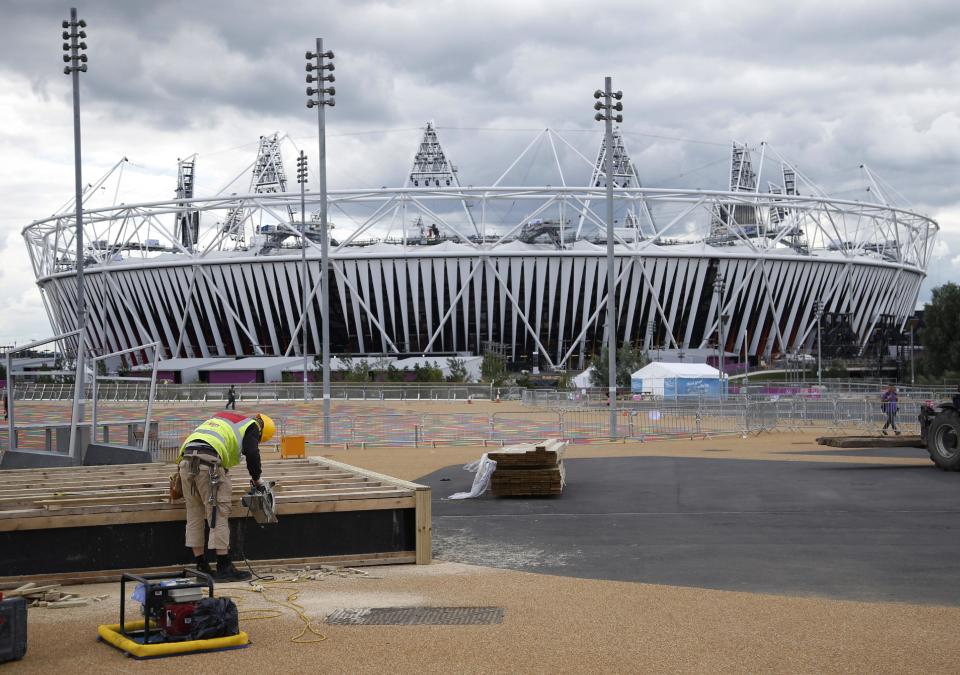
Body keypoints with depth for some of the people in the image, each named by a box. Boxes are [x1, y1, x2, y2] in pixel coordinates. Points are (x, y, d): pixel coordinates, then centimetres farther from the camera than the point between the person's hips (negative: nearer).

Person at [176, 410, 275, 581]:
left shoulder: (221, 417, 36)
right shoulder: (251, 425, 14)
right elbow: (252, 453, -1)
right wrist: (256, 479, 13)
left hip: (186, 459, 7)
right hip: (208, 461, -7)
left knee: (194, 515, 12)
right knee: (219, 514, -3)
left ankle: (201, 567, 18)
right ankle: (224, 567, -2)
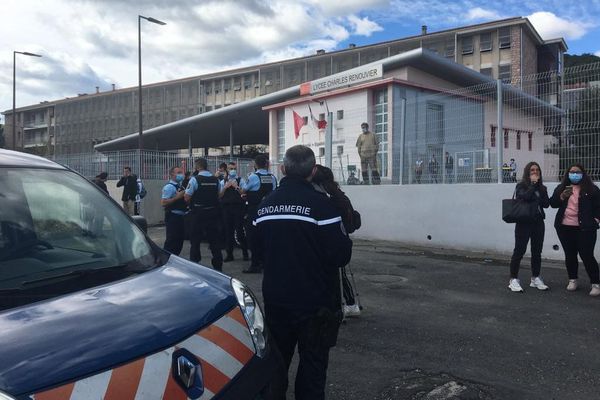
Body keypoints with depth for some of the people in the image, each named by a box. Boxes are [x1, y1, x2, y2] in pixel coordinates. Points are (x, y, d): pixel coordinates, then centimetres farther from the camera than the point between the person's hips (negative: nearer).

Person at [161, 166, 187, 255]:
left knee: (179, 240, 15)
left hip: (180, 216, 9)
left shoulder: (180, 186, 14)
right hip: (173, 217, -9)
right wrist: (177, 197, -23)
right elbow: (163, 203, -22)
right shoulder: (169, 187, -13)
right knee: (171, 241, -6)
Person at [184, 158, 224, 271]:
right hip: (213, 213, 4)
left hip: (198, 214, -4)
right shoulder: (216, 180, 2)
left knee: (195, 240, 8)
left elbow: (187, 198, -12)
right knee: (214, 239, 13)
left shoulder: (195, 179, -12)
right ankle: (218, 265, 19)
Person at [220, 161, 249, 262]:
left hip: (238, 208, -3)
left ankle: (245, 253, 8)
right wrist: (225, 187, -7)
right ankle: (229, 254, 14)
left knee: (240, 230, -4)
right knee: (228, 231, 6)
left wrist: (236, 187, -17)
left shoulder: (240, 180, 3)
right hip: (226, 208, 3)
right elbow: (219, 195, 6)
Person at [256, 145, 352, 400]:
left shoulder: (264, 206, 1)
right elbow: (341, 255, -17)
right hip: (315, 302, -5)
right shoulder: (321, 205, -17)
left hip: (275, 300, 5)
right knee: (313, 364, 8)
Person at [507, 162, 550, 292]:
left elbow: (546, 204, -1)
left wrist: (539, 186, -6)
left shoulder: (542, 188, 13)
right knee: (519, 251, -5)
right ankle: (513, 279, -1)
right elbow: (525, 197, -21)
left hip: (538, 222, 5)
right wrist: (533, 184, -10)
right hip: (524, 222, -5)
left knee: (537, 252, 9)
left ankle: (535, 279, 19)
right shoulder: (521, 186, -1)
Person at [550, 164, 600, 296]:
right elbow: (552, 203, 4)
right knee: (570, 255, 10)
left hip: (584, 228, -3)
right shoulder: (561, 188, 9)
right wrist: (562, 197, -13)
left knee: (587, 255, -5)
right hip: (565, 228, 3)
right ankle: (573, 280, 23)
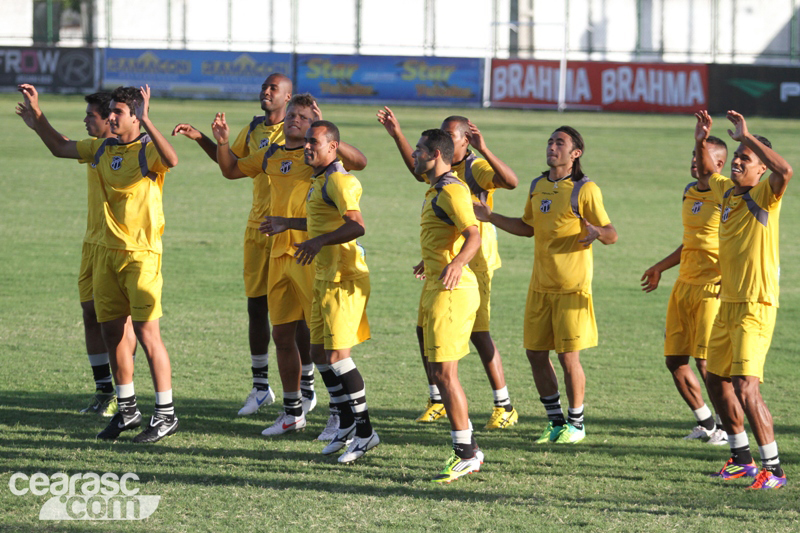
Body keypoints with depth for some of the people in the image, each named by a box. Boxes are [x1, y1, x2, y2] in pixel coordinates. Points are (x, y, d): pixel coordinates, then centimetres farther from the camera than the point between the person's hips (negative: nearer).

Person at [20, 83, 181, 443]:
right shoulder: (102, 149, 11)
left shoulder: (148, 150, -11)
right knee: (112, 330, 10)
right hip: (108, 252, 7)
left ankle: (166, 414, -2)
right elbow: (60, 147, 23)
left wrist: (146, 121, -40)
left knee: (146, 332, -9)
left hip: (141, 255, -7)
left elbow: (171, 160, -33)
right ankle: (127, 410, 22)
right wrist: (37, 113, 16)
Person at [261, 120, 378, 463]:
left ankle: (365, 431, -5)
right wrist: (289, 225, 37)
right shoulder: (319, 180, 17)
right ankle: (347, 426, 24)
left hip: (343, 279, -10)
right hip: (324, 279, 10)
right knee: (320, 353, 13)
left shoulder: (338, 180, -15)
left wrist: (319, 242, -31)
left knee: (337, 355, -11)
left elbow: (356, 225, -28)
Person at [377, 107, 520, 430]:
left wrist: (484, 151, -40)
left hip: (473, 263, -8)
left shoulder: (476, 168, -13)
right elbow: (418, 169, 30)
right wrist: (397, 135, 25)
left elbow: (511, 181, -30)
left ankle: (504, 407, -2)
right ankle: (437, 401, 22)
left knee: (478, 333, -10)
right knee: (425, 328, 8)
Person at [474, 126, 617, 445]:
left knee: (568, 356, -4)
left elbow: (611, 235, -10)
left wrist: (597, 232, -32)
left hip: (572, 287, -6)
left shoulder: (584, 190, -9)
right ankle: (556, 422, 21)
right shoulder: (538, 186, 11)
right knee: (535, 353, 7)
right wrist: (491, 218, 16)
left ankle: (576, 424, 13)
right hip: (540, 285, 6)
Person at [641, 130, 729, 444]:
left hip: (712, 289, -8)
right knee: (675, 360, 7)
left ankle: (730, 427, 7)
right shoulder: (690, 193, 13)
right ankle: (706, 422, 23)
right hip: (684, 285, 8)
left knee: (706, 361, -10)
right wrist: (661, 268, 33)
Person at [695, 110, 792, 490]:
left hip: (755, 308, -9)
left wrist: (747, 136, -28)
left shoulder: (764, 196, -12)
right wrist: (701, 142, 10)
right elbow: (707, 172, 30)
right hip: (727, 303, 9)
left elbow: (785, 170, -34)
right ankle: (742, 458, 31)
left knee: (745, 387, -17)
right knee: (717, 381, 17)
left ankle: (774, 469, -11)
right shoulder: (727, 192, 10)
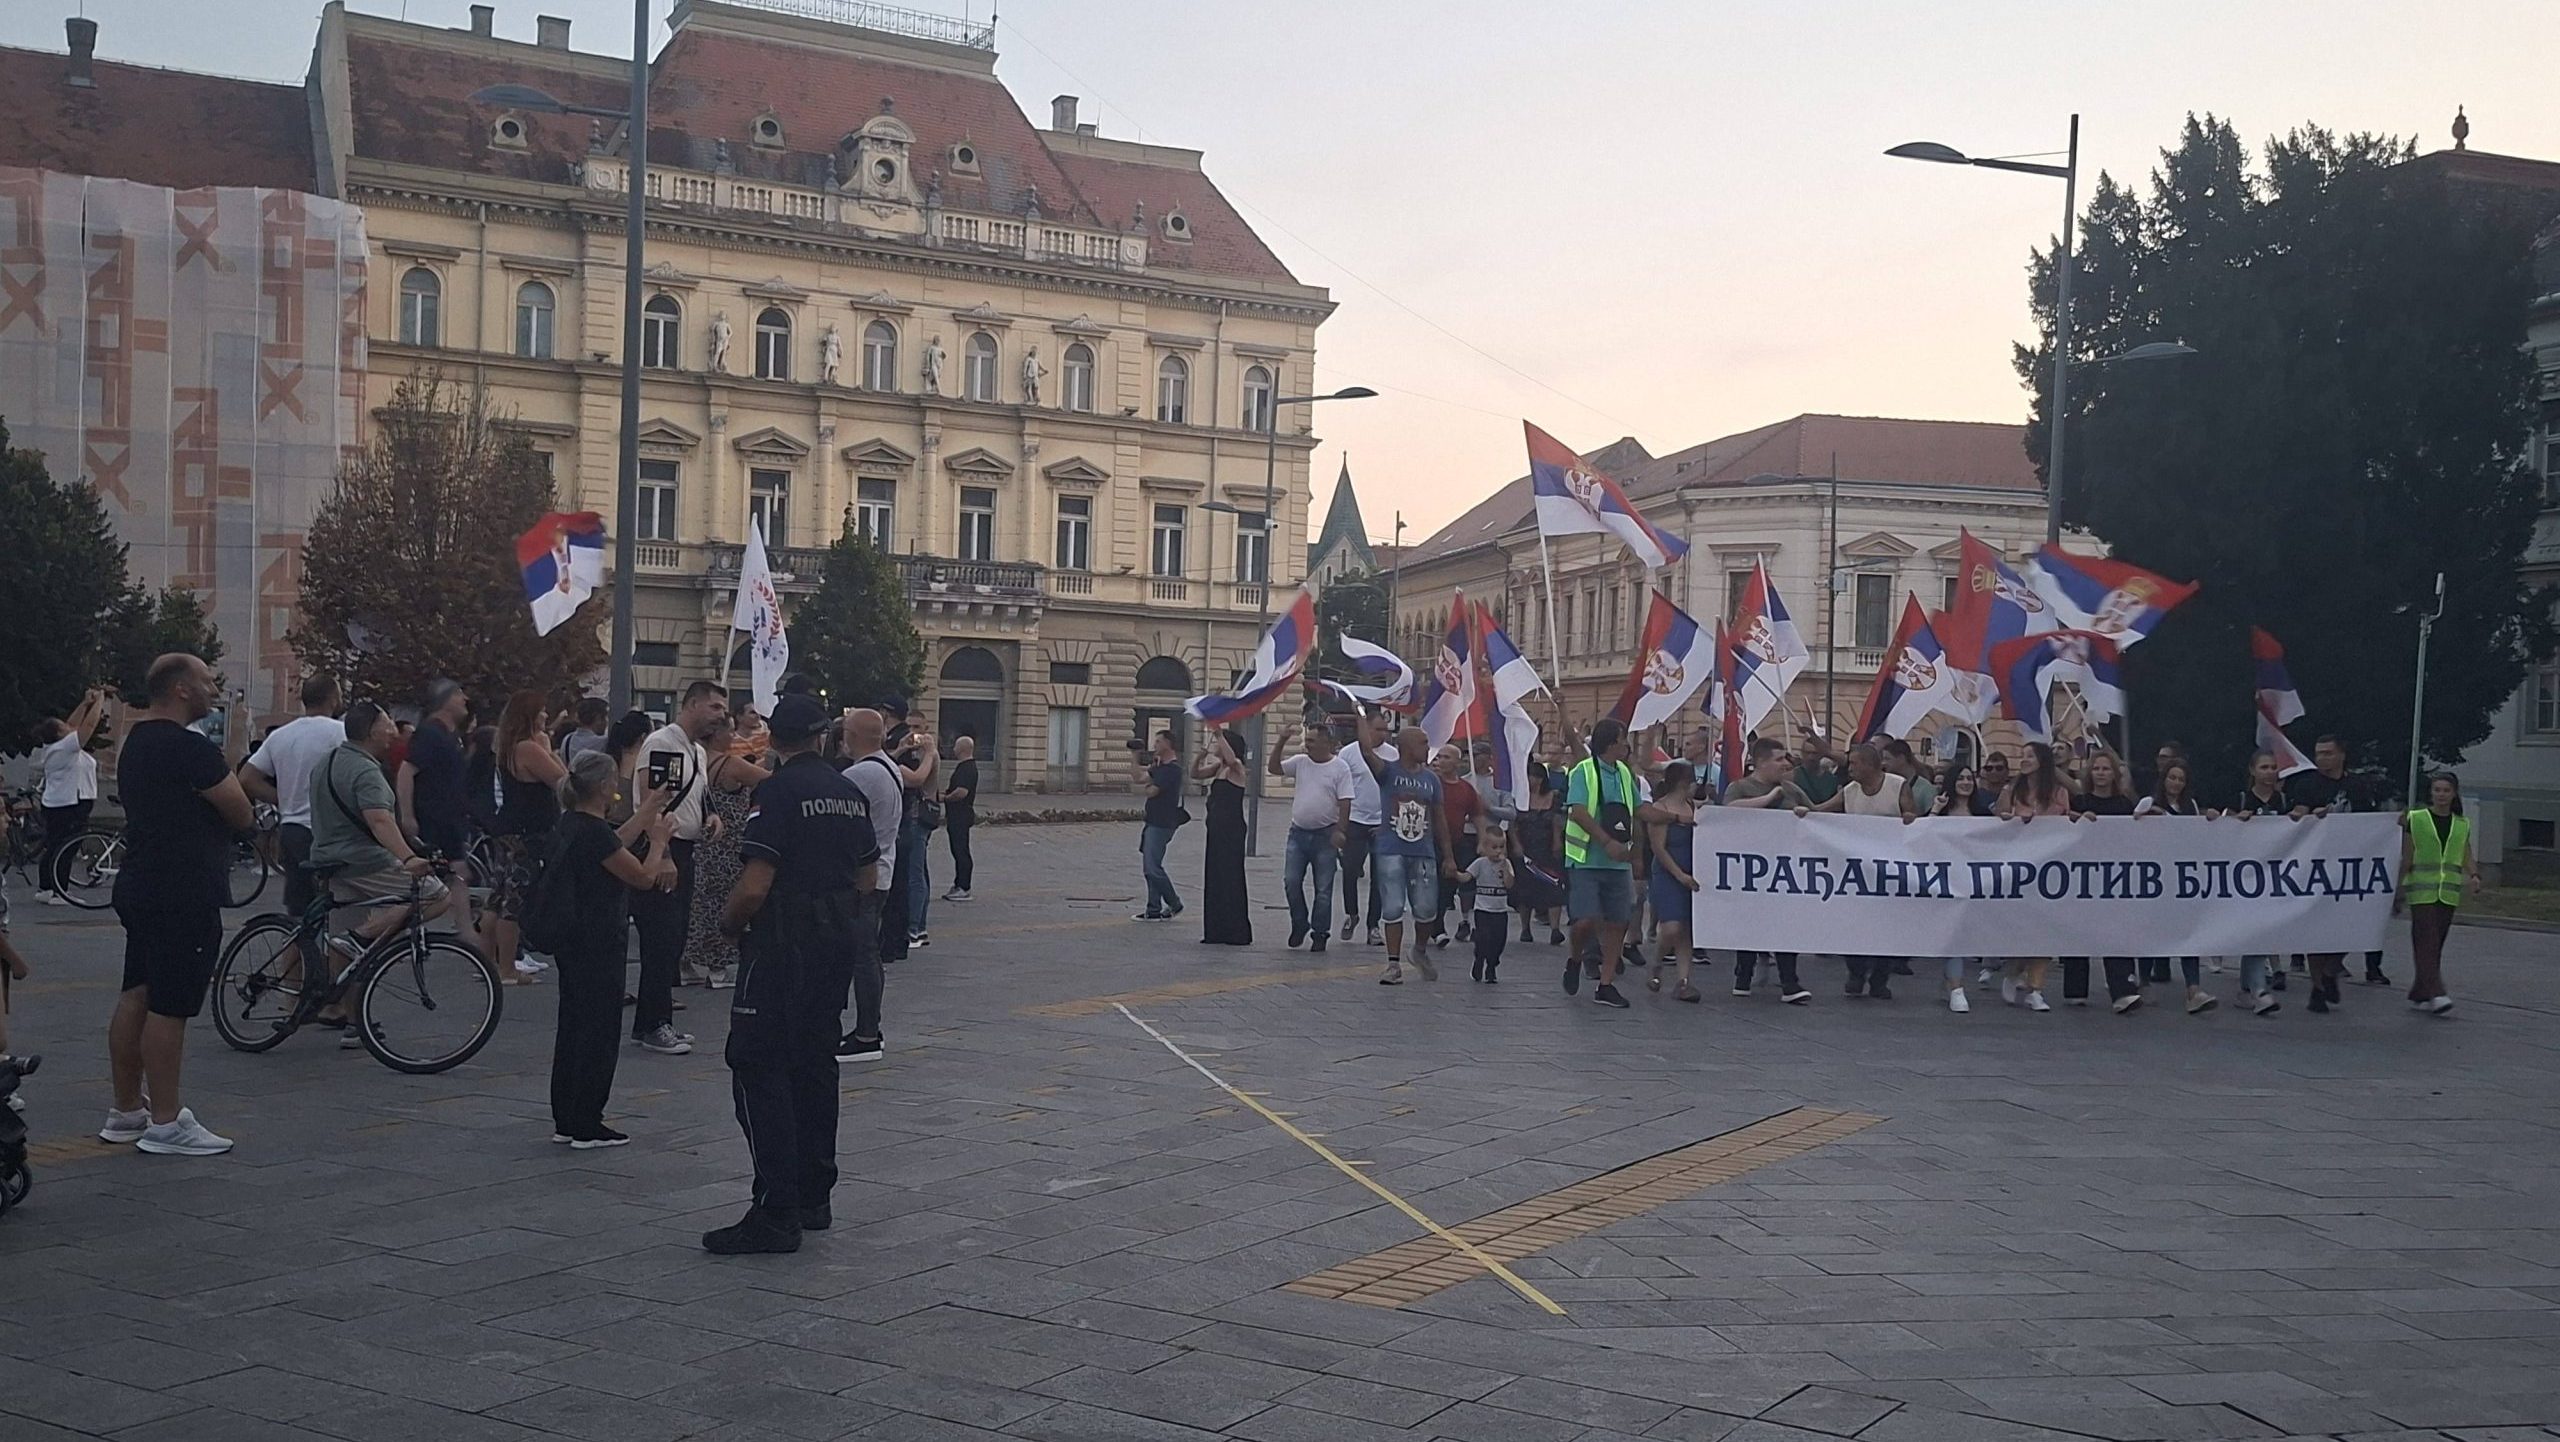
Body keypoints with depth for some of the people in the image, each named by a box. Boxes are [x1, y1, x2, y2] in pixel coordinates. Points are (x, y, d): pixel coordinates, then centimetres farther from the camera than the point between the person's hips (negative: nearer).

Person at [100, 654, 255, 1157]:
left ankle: (126, 1112, 23)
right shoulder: (190, 748, -17)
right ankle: (165, 1123, -1)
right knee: (170, 1008, -6)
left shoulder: (137, 742, 15)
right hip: (184, 896, -10)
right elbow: (241, 814, -12)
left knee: (136, 998, 14)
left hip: (141, 887, 11)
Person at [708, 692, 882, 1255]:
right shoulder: (850, 792, 10)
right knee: (815, 1064, 16)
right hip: (839, 938, 8)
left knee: (758, 1067, -4)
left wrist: (730, 922, -1)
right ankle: (814, 1199, 22)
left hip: (784, 942, -8)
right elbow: (868, 878, 15)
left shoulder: (778, 791, -13)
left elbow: (755, 886, -19)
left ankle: (776, 1213, -7)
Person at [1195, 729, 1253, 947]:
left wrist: (1219, 734, -32)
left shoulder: (1235, 767, -12)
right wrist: (1201, 755, -1)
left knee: (1230, 878, -5)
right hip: (1217, 827, 9)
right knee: (1214, 878, 11)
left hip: (1231, 830, -9)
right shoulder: (1218, 767, 13)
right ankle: (1218, 931, 17)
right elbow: (1195, 774, 16)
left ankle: (1237, 932, 1)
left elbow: (1231, 758, -34)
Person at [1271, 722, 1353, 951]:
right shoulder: (1300, 762, 6)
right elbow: (1273, 768, 3)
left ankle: (1319, 933, 13)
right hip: (1298, 831, 4)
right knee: (1291, 881, -1)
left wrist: (1340, 831, -16)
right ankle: (1299, 924, 18)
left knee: (1323, 889, 3)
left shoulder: (1340, 767, -6)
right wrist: (1282, 742, -6)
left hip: (1325, 835, -4)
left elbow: (1345, 803, -9)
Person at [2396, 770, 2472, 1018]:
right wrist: (2400, 887, 0)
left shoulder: (2462, 824, 13)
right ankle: (2434, 994, -20)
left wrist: (2473, 874, -7)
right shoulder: (2415, 819, 2)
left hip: (2449, 892, 4)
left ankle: (2419, 994, 14)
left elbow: (2467, 857, 13)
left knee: (2436, 944, 6)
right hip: (2421, 890, -4)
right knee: (2427, 941, -13)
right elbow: (2406, 857, 3)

□ □ □ □ □

== Task goal ==
Above are the records. Copy the lines beginning at the one that has "left hip: (180, 216, 9)" and ending with the one that has "right hip: (226, 208, 3)", unchanged.

== Result for this task ==
left hip: (180, 216, 9)
left shoulder: (180, 186, 14)
right hip: (173, 217, -9)
right wrist: (177, 197, -23)
right elbow: (163, 203, -22)
right shoulder: (169, 187, -13)
right knee: (171, 241, -6)
Person at [184, 158, 224, 271]:
right hip: (213, 213, 4)
left hip: (198, 214, -4)
right shoulder: (216, 180, 2)
left knee: (195, 240, 8)
left elbow: (187, 198, -12)
right knee: (214, 239, 13)
left shoulder: (195, 179, -12)
right ankle: (218, 265, 19)
Person at [220, 161, 249, 262]:
left hip: (238, 208, -3)
left ankle: (245, 253, 8)
right wrist: (225, 187, -7)
right ankle: (229, 254, 14)
left knee: (240, 230, -4)
right knee: (228, 231, 6)
left wrist: (236, 187, -17)
left shoulder: (240, 180, 3)
right hip: (226, 208, 3)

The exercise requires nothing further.